§ Prompt:
Output everything in the listing exactly, with no line missing.

§ Input:
============================================================

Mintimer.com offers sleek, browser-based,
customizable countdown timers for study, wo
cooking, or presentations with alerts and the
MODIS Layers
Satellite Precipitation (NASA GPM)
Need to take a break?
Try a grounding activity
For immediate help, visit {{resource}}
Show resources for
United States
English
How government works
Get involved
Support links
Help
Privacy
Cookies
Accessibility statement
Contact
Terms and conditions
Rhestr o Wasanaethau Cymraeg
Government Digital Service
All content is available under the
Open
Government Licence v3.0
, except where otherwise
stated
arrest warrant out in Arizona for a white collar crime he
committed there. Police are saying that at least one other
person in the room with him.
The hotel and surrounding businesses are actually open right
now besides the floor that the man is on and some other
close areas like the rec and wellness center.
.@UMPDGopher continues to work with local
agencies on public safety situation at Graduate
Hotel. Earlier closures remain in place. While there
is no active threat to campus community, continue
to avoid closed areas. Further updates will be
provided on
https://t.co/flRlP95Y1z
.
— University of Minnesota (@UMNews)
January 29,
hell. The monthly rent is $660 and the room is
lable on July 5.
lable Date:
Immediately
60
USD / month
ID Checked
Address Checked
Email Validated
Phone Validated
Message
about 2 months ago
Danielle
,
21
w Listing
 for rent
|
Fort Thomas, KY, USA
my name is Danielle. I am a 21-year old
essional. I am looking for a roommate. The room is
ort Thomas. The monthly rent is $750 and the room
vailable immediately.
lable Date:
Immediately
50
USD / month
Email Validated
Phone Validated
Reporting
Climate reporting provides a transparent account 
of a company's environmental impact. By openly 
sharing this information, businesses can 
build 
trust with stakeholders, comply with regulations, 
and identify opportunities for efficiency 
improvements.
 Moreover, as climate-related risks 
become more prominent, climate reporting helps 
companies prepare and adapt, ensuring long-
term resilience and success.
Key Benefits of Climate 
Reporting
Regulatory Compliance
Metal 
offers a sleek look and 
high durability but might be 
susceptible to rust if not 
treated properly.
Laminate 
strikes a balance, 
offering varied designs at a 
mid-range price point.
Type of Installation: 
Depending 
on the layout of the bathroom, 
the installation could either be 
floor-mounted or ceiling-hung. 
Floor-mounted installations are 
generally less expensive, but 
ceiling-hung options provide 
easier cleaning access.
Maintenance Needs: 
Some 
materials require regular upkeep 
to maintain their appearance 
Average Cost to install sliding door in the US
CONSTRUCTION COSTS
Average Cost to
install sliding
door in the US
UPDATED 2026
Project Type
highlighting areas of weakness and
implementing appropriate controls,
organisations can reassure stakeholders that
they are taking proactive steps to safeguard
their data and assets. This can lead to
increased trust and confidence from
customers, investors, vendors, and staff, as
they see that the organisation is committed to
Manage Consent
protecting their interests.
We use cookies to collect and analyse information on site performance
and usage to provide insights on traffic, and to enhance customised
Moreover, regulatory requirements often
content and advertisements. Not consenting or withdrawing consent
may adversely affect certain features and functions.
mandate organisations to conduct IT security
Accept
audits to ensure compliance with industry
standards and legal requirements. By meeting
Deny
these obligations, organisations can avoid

============================================================

§ Output:
Mintimer.com offers sleek, browser-based,
customizable countdown timers for study, wo
cooking, or presentations with alerts and the
MODIS Layers
Satellite Precipitation (NASA GPM)
Need to take a break?
Try a grounding activity
For immediate help, visit {{resource}}
Show resources for
United States
English
How government works
Get involved
Support links
Help
Privacy
Cookies
Accessibility statement
Contact
Terms and conditions
Rhestr o Wasanaethau Cymraeg
Government Digital Service
All content is available under the
Open
Government Licence v3.0
, except where otherwise
stated
arrest warrant out in Arizona for a white collar crime he
committed there. Police are saying that at least one other
person in the room with him.
The hotel and surrounding businesses are actually open right
now besides the floor that the man is on and some other
close areas like the rec and wellness center.
.@UMPDGopher continues to work with local
agencies on public safety situation at Graduate
Hotel. Earlier closures remain in place. While there
is no active threat to campus community, continue
to avoid closed areas. Further updates will be
provided on
https://t.co/flRlP95Y1z
.
— University of Minnesota (@UMNews)
January 29,
hell. The monthly rent is $660 and the room is
lable on July 5.
lable Date:
Immediately
60
USD / month
ID Checked
Address Checked
Email Validated
Phone Validated
Message
about 2 months ago
Danielle
,
21
w Listing
 for rent
|
Fort Thomas, KY, USA
my name is Danielle. I am a 21-year old
essional. I am looking for a roommate. The room is
ort Thomas. The monthly rent is $750 and the room
vailable immediately.
lable Date:
Immediately
50
USD / month
Email Validated
Phone Validated
Reporting
Climate reporting provides a transparent account 
of a company's environmental impact. By openly 
sharing this information, businesses can 
build 
trust with stakeholders, comply with regulations, 
and identify opportunities for efficiency 
improvements.
 Moreover, as climate-related risks 
become more prominent, climate reporting helps 
companies prepare and adapt, ensuring long-
term resilience and success.
Key Benefits of Climate 
Reporting
Regulatory Compliance
Metal 
offers a sleek look and 
high durability but might be 
susceptible to rust if not 
treated properly.
Laminate 
strikes a balance, 
offering varied designs at a 
mid-range price point.
Type of Installation: 
Depending 
on the layout of the bathroom, 
the installation could either be 
floor-mounted or ceiling-hung. 
Floor-mounted installations are 
generally less expensive, but 
ceiling-hung options provide 
easier cleaning access.
Maintenance Needs: 
Some 
materials require regular upkeep 
to maintain their appearance 
Average Cost to install sliding door in the US
CONSTRUCTION COSTS
Average Cost to
install sliding
door in the US
UPDATED 2026
Project Type
highlighting areas of weakness and
implementing appropriate controls,
organisations can reassure stakeholders that
they are taking proactive steps to safeguard
their data and assets. This can lead to
increased trust and confidence from
customers, investors, vendors, and staff, as
they see that the organisation is committed to
Manage Consent
protecting their interests.
We use cookies to collect and analyse information on site performance
and usage to provide insights on traffic, and to enhance customised
Moreover, regulatory requirements often
content and advertisements. Not consenting or withdrawing consent
may adversely affect certain features and functions.
mandate organisations to conduct IT security
Accept
audits to ensure compliance with industry
standards and legal requirements. By meeting
Deny
these obligations, organisations can avoid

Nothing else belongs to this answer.